Sheryll Cashin著「White Space, Black Hood: Opportunity Hoarding and Segregation in the Age of Inequality」

White Space, Black Hood

Sheryll Cashin著「White Space, Black Hood: Opportunity Hoarding and Segregation in the Age of Inequality

現代アメリカにおいて居住地域の人種的隔離がどのような格差をもたらしているかについて、教育・医療・交通・安全などの側面から示した本。著者はジョージタウン大学の法学者。第二次大戦後のアメリカで、黒人の居住地域が制限されただけでなく政府によって野放しにされた悪質業者に搾取されるいっぽう、白人がさまざまな助成金や免税措置などの政策によって住宅を通した資産形成を達成し、現在まで続く経済格差が固定されたことはRichard Rothstein著「The Color of Law」やKeeanga-Yamahtta Taylor著「Race for Profit」に詳しいけれど、本書はそういった政策によって意図的に生み出された格差がどのように維持されているかを説明する。

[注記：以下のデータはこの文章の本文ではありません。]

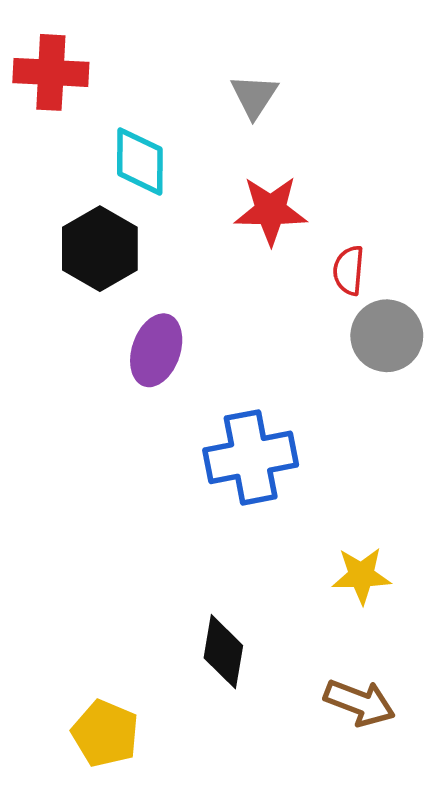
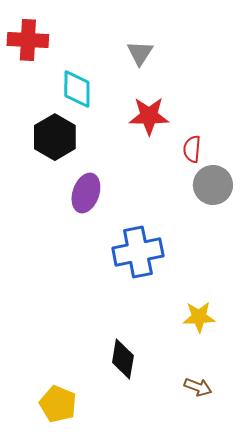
brown arrow: (360, 703) -> (198, 387), size x0.7

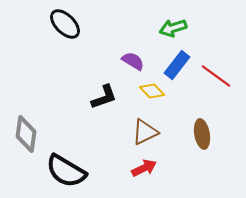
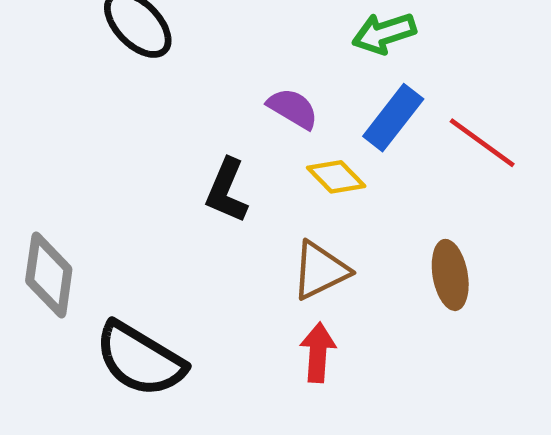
black L-shape: (104, 97) -> (227, 191), turned 132
red arrow: (144, 168) -> (318, 353), turned -60

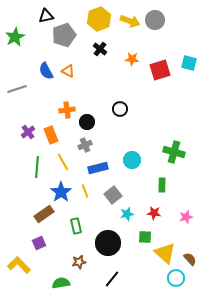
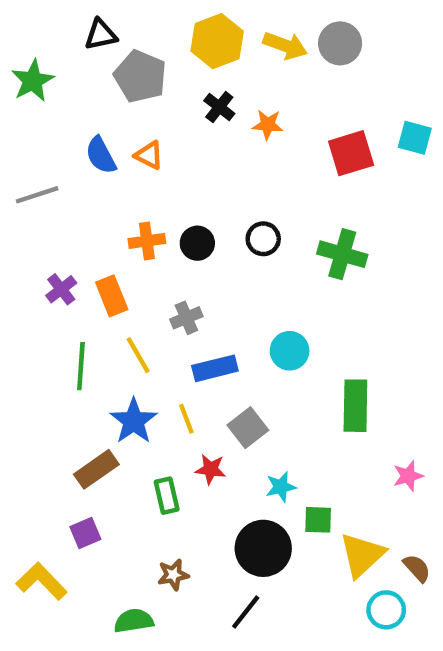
gray pentagon: (64, 35) -> (140, 76), turned -30
orange star: (132, 59) -> (268, 125), moved
black circle: (87, 122) -> (197, 243), moved
green cross: (174, 152) -> (342, 254), moved
green rectangle: (162, 185) -> (355, 406), size x1.6
red star: (154, 213) -> (211, 469), moved
cyan star: (127, 214) -> (281, 487), moved
black circle: (108, 243) -> (263, 548), moved
yellow triangle: (165, 253) -> (362, 555), turned 35

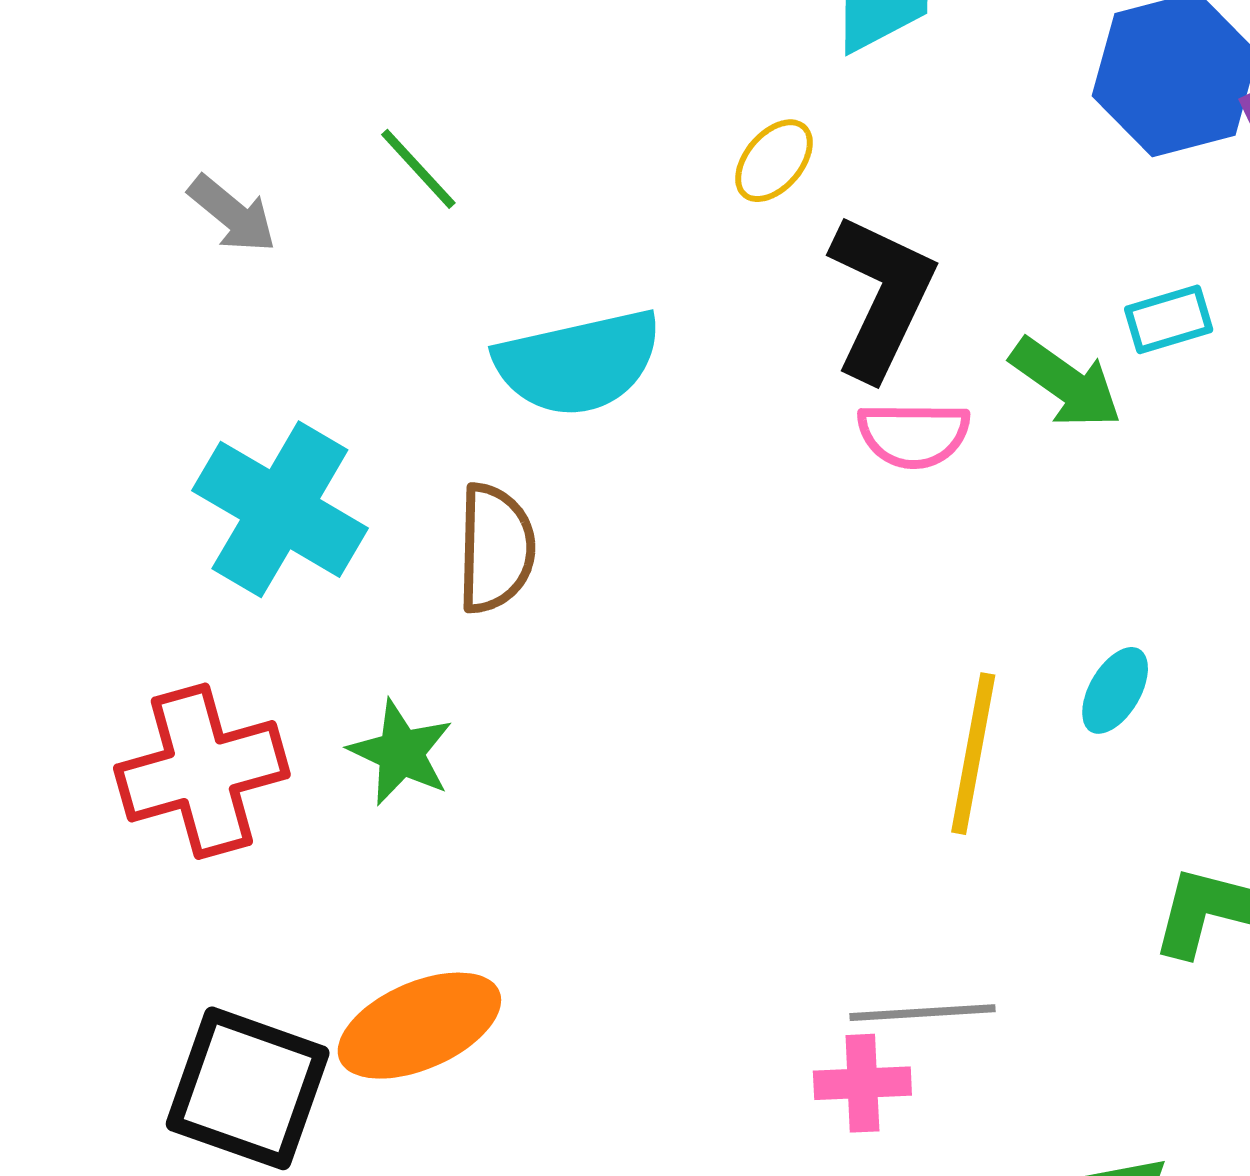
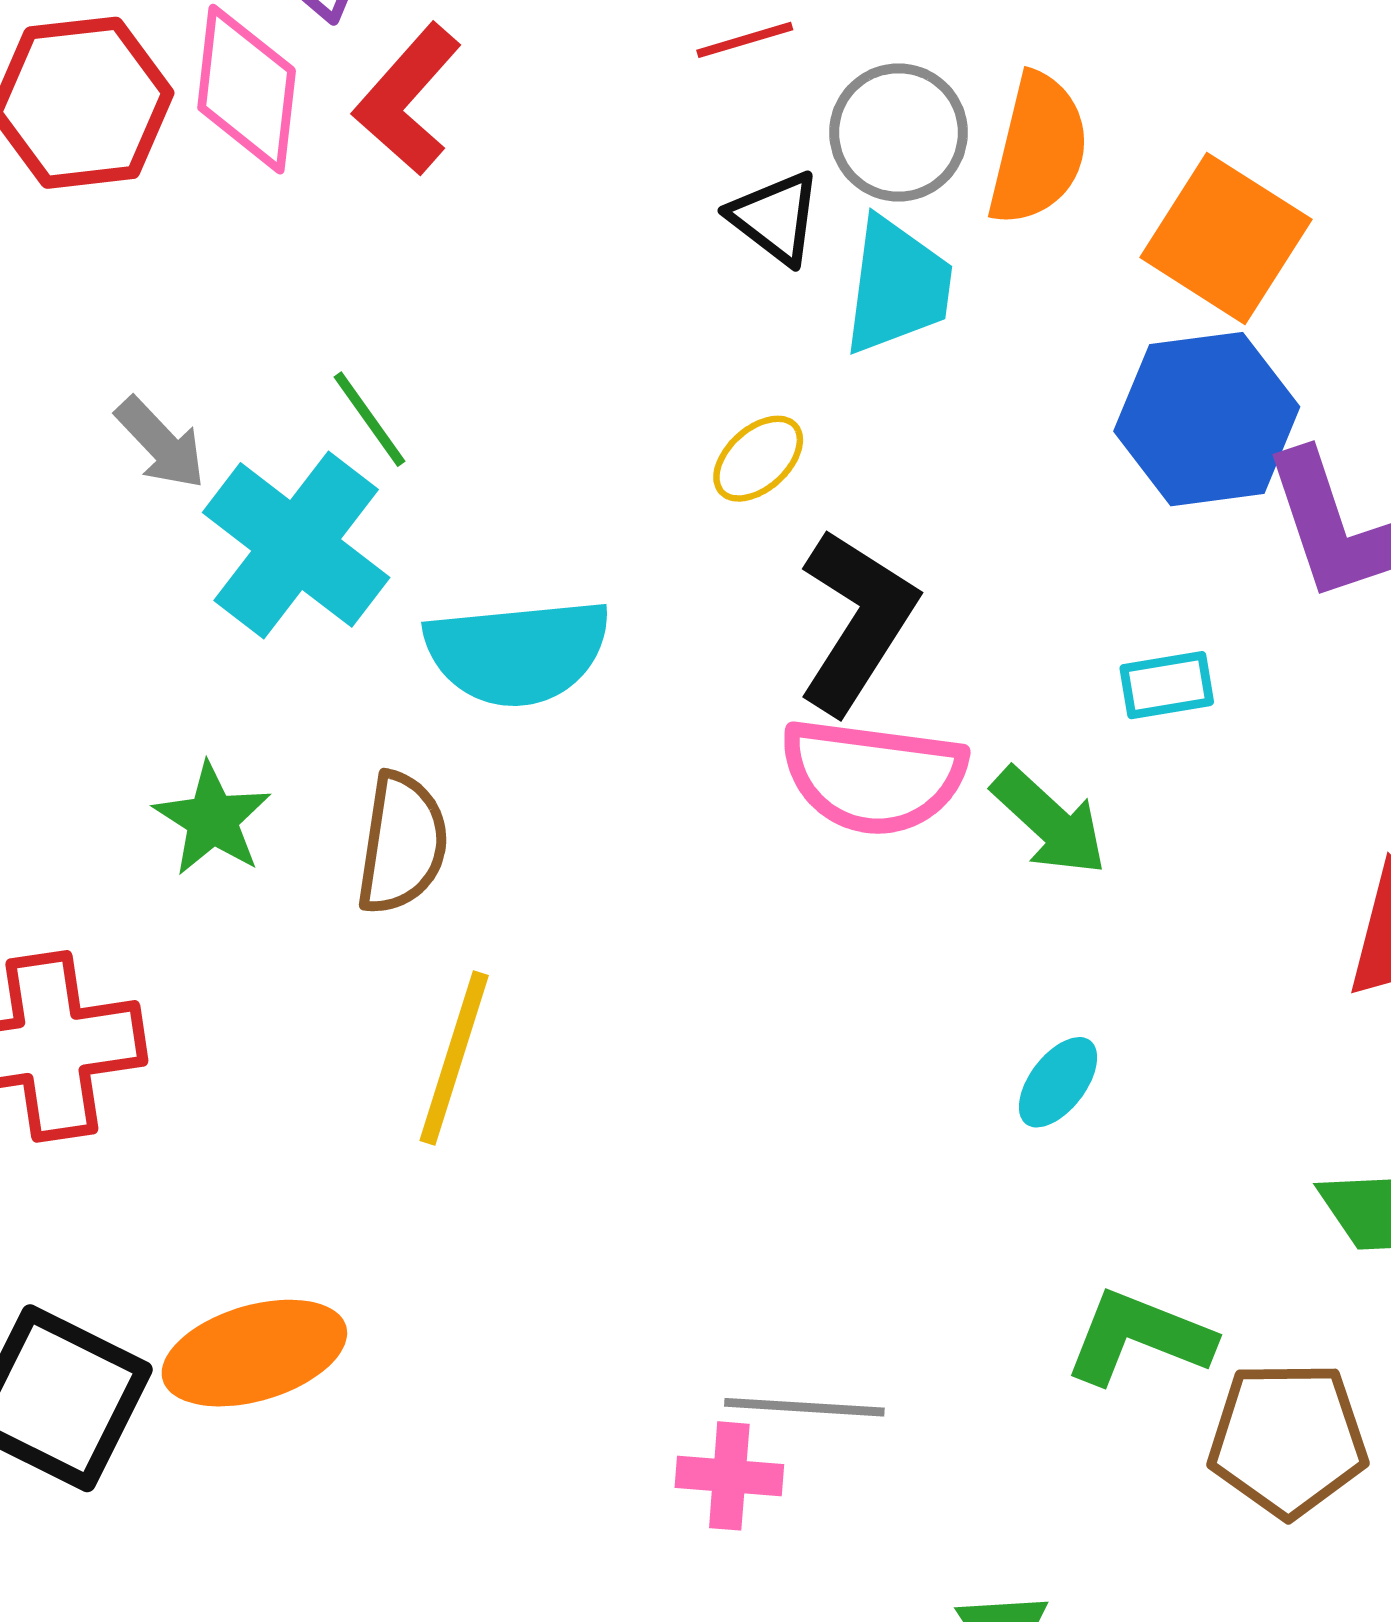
green arrow: (1066, 383) -> (1049, 821), moved
pink semicircle: (914, 435) -> (873, 776), size x1.5
cyan cross: (280, 509) -> (296, 545), moved
green star: (401, 753) -> (212, 819), moved
yellow line: (973, 754) -> (454, 1058), moved

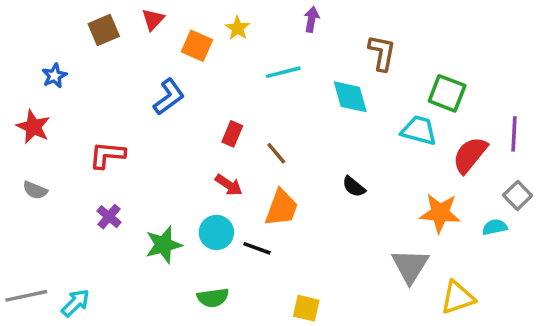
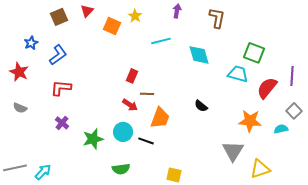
brown L-shape: (382, 53) -> (217, 18), moved
blue L-shape: (169, 97) -> (58, 55), moved
brown line: (276, 153) -> (147, 94), moved, turned -48

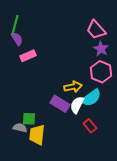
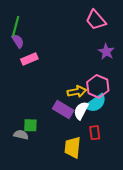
pink trapezoid: (96, 30) -> (96, 20), moved
pink hexagon: (101, 72) -> (98, 86), moved
red rectangle: (90, 126) -> (95, 133), turned 32
yellow trapezoid: (37, 135) -> (73, 147), moved

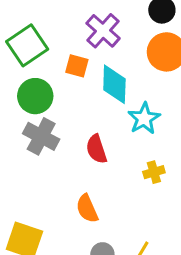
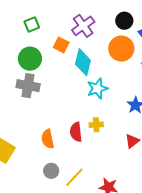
green square: (27, 45) -> (32, 25), size x0.6
gray cross: (41, 136) -> (28, 86), turned -30
red semicircle: (96, 149) -> (76, 132), moved

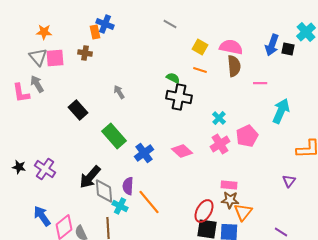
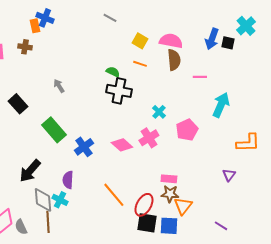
pink cross: (220, 144) -> (149, 138), moved
gray diamond: (104, 191) -> (43, 200), moved
orange line: (149, 202) -> (114, 195), moved

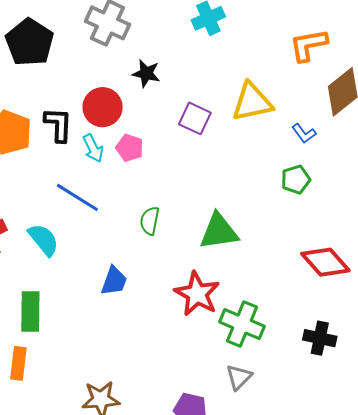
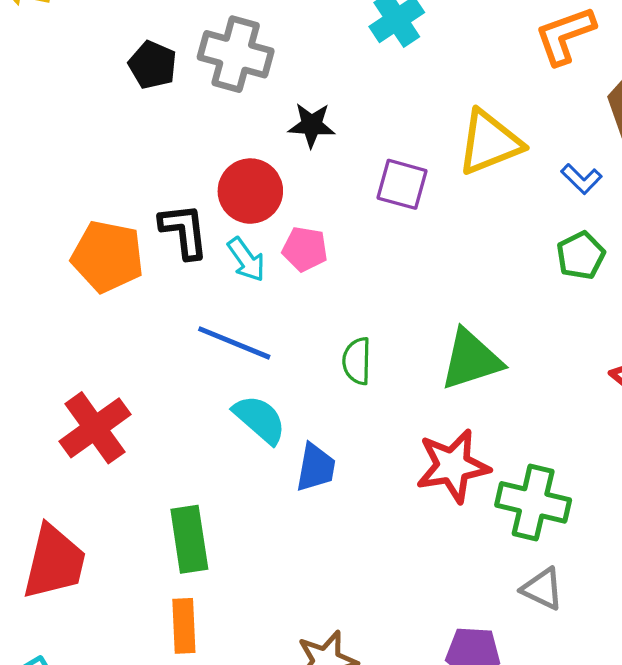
black pentagon: (30, 42) -> (153, 65), moved, size x0.6
cyan semicircle: (44, 240) -> (260, 419), moved
red star: (197, 294) -> (453, 466), turned -30
gray triangle: (239, 377) -> (542, 589), turned -40

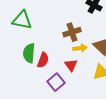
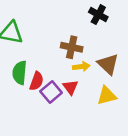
brown cross: (72, 32) -> (72, 47), turned 30
purple square: (56, 82) -> (51, 92), moved

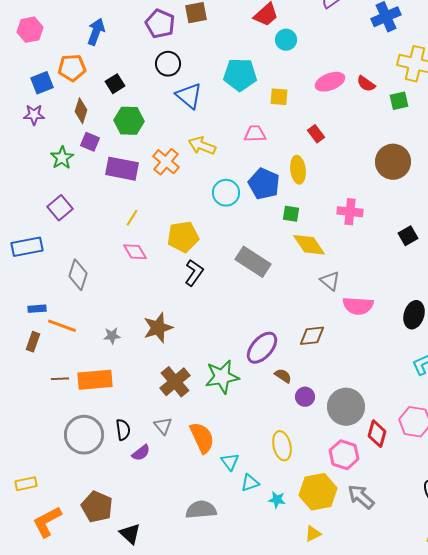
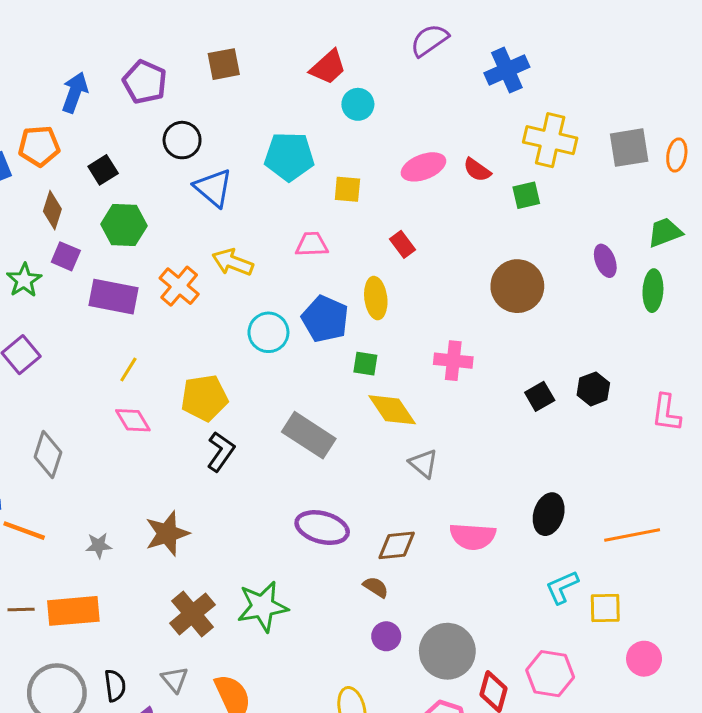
purple pentagon: (160, 24) -> (145, 82), moved
pink semicircle: (358, 306) -> (473, 536), moved
purple ellipse: (262, 348) -> (322, 528), moved, turned 64
brown semicircle: (283, 376) -> (376, 587), moved

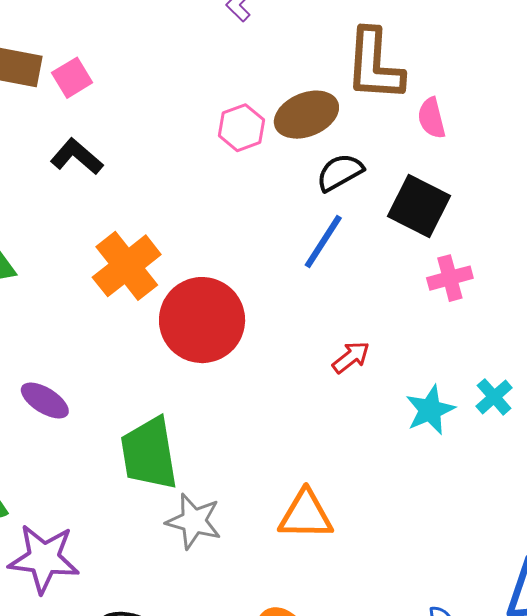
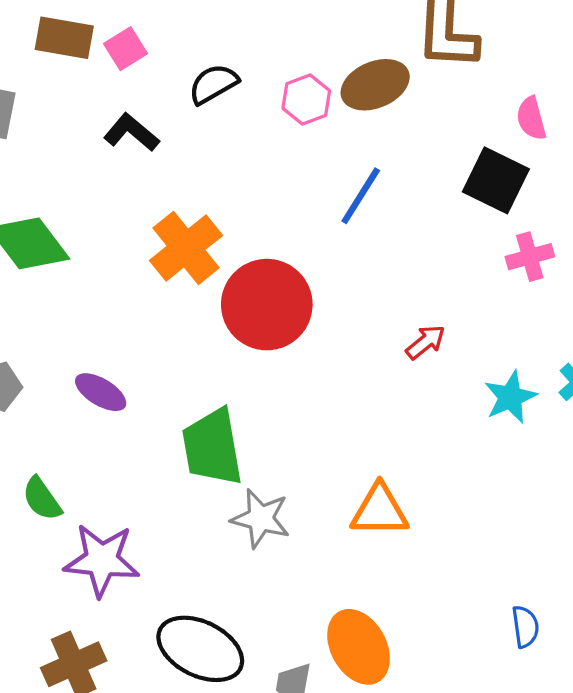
pink semicircle: (432, 118) -> (531, 118), moved
black semicircle: (340, 172) -> (213, 84), moved
blue line: (323, 241) -> (361, 196), moved

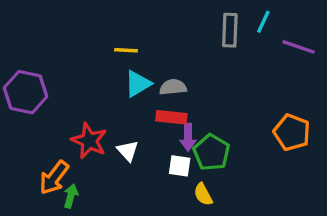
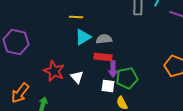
green pentagon: (211, 152) -> (127, 78), turned 30
orange arrow: (54, 178) -> (20, 93), moved

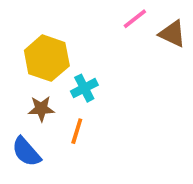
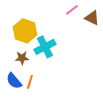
cyan cross: (84, 88) -> (45, 47), size x1.5
orange line: (77, 131) -> (30, 82), moved

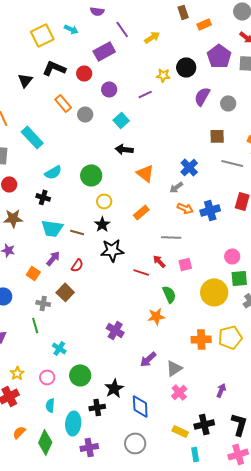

居住地域の分離が政策によって後押しされたものであるように、居住地域の境界の維持や教育や職などの経済的な機会の囲い込みも、それを促す政策によって支えられてきた。また同時に、居住地域の分離により、黒人が住んでいる地域の学校に十分な予算が配分されなかったり、黒人の住んでいる地域において警察が市民に対して攻撃的な態度を取っていても問題とされにくいようになっている。重要なのは人々が人種に関係なく平等の権利や機会を持つことで、人々がどこに住むかまでは指図できないし、住居の分離そのものは問題ではない、と思いがちだけど、住居が分離されていることでさまざまな機会が囲い込みされるだけでなく、貧困や犯罪が「黒人特有の問題」と決めつけられ、福祉行政による切り捨てや警察の暴力が横行する原因となっている点は重要。

本の終盤で地理的な分断による不平等に対抗するためのさまざまな取り組みが紹介されている。そのなかには貧しい地域の住民に助成金を出して「機会の豊富な」地域に移住するのを支援するような「住居の分離」に対する直接的な取り組みもあるけれど、教育予算の調達方法や交通機関設置の優先順位の変更など政府のあり方を問うものもある。成功している例としてしばしばシアトル市やキング郡の例が出てくるのは、一住民として「そんなにうまくいってはいないけどなあ」という感想を抱いてしまうのだけれど、取り組みをはじめている、というだけでも紹介する価値があるとされているのかもしれない。いや成功させようとがんばってますけど!